Social Anxiety by Rockman: Part 4

We’re heading to another Bank Holiday Weekend where most of the people are looking forward to a long weekend spent enjoying all the world has to offer, to me it causes more dread than excitement. Firstly there is the odd offer to go somewhere, which you have to find an excuse not to do, you just say yes and then have to explain politely why you didn’t make it afterwards. Then if there isn’t one you have the trauma of three days at home, watching the same four walls and wondering how you will occupy the next 15 minutes without feeling totally rejected and forgotten by everyone, but that was the plan wasn’t it!
It’s bad enough on most normal weekends,  48 hours of my own company is now about 47 too many but it does mean I’ll be free of my Social Anxiety for those hours. It also means my depression will kick in and the battle will continue until some time about 1 am on the Sunday night, when I finally retire to bed feeling guilty that I’ve wasted another weekend, sad that I have to go to work in the morning, grateful that I have to go to work in the morning and depressed that once again I’ve not managed to beat the cycle, and then comes the anxiety that I will have to leave my safe haven in the morning to travel to work. Once again it’s going to be a sleepless night.

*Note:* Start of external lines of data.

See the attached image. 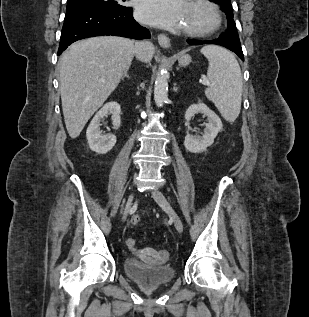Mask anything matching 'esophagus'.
Returning <instances> with one entry per match:
<instances>
[{
	"mask_svg": "<svg viewBox=\"0 0 309 317\" xmlns=\"http://www.w3.org/2000/svg\"><path fill=\"white\" fill-rule=\"evenodd\" d=\"M158 43L162 48H169L170 47V38L166 36L165 34H159L158 37Z\"/></svg>",
	"mask_w": 309,
	"mask_h": 317,
	"instance_id": "esophagus-1",
	"label": "esophagus"
}]
</instances>
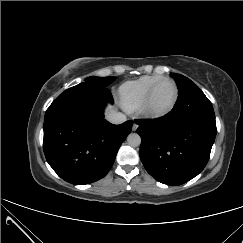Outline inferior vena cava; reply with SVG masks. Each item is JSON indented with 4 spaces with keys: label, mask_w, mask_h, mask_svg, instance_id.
I'll list each match as a JSON object with an SVG mask.
<instances>
[{
    "label": "inferior vena cava",
    "mask_w": 243,
    "mask_h": 243,
    "mask_svg": "<svg viewBox=\"0 0 243 243\" xmlns=\"http://www.w3.org/2000/svg\"><path fill=\"white\" fill-rule=\"evenodd\" d=\"M106 119L113 124H121L126 121V116L121 112H111L107 114Z\"/></svg>",
    "instance_id": "obj_1"
}]
</instances>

Since joining the Leading Light Group my weekends have been much better, with the social get togethers and other events I have found I have at least something to aim at, something that I may dislike doing but if it means helping breaking the cycle and in the process making some new friends then it is all worth my while.

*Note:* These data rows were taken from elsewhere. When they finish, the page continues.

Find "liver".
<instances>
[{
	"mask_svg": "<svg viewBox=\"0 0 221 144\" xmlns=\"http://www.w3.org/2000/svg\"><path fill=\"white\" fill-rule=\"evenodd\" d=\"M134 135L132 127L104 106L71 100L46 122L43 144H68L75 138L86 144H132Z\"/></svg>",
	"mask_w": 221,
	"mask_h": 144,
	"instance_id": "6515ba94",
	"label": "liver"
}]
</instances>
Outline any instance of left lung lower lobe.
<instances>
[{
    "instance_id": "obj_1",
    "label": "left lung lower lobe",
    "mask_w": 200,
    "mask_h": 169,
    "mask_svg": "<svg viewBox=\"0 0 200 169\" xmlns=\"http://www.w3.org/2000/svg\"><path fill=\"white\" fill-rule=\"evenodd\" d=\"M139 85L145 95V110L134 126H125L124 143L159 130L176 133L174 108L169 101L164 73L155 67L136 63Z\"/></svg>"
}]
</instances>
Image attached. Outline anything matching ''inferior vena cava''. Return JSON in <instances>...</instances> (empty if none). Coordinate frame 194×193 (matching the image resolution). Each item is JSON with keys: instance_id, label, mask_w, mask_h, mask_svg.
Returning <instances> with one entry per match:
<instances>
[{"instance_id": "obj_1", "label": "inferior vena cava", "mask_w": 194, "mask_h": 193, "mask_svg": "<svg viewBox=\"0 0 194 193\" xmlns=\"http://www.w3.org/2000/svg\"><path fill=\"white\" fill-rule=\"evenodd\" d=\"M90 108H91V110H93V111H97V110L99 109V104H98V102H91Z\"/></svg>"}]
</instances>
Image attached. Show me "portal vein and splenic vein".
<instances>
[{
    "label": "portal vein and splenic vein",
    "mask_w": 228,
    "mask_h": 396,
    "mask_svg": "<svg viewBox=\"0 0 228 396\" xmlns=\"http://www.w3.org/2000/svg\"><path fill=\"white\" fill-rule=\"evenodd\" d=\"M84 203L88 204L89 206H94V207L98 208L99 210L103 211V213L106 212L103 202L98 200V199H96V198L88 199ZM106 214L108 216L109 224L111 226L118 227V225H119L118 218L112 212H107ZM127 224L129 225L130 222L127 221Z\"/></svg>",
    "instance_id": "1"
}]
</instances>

I honestly don’t think that people that don’t have Social Anxiety, Shyness or Depression could ever relate to what I’ve just written, and I wouldn’t blame them, weekends are times to let rip, be free, do as you wish, be your true self. Being Socially Anxious/Shy means you temper that and put it away, you don’t ever, you can watch it and enjoy others, on the times you actually attend things, but unless you have a beer or three you don’t, and I don’t want just to be a beer player, I want to enjoy the things myself without that. If I always have to have a beer is it me? Or Beer Me? Can I operate without one, or it that my walking stick? How many makes me funny, and how many makes me embarrassing?  Without question I have had some really nice nights out, the shame being is that I was too drunk to remember any of them, but others did and will remember me dancing on a table or going to help behind a bar or dressing up in make up! All these stories are true but sadly I only remember bits and pieces and mostly not good, just me feeling like a complete idiot and I’ve lost a lot of friends or potential friends by just hiding away after a rather shameful night!

Back to this weekend, which was of course the whole point of this blog, yes I’m still dreading it, but I know I have some outlets. No nothing I can attend is planned, but I can still visit the site and post an message or two. I’ve gotten to know a couple of the people really well and could always have a chat, I can always email one or two of them just to ‘get it off my chest’. I know it’s not perfect, but I know these people understand, they’ve been there, and nothing but nothing is to silly for them. They have all been there and have their own stories, and understand what I am going through, and even if they can’t understand directly they have their own stories and know we’re not alone.

So I’m now not dreading the Bank Holiday too much now, you have no need to either, take that first step, yes it’s the hardest or second hardest, the first was when you knew you suffered from Social Anxiety, Shyness, or Depression, and you decided to do something about it.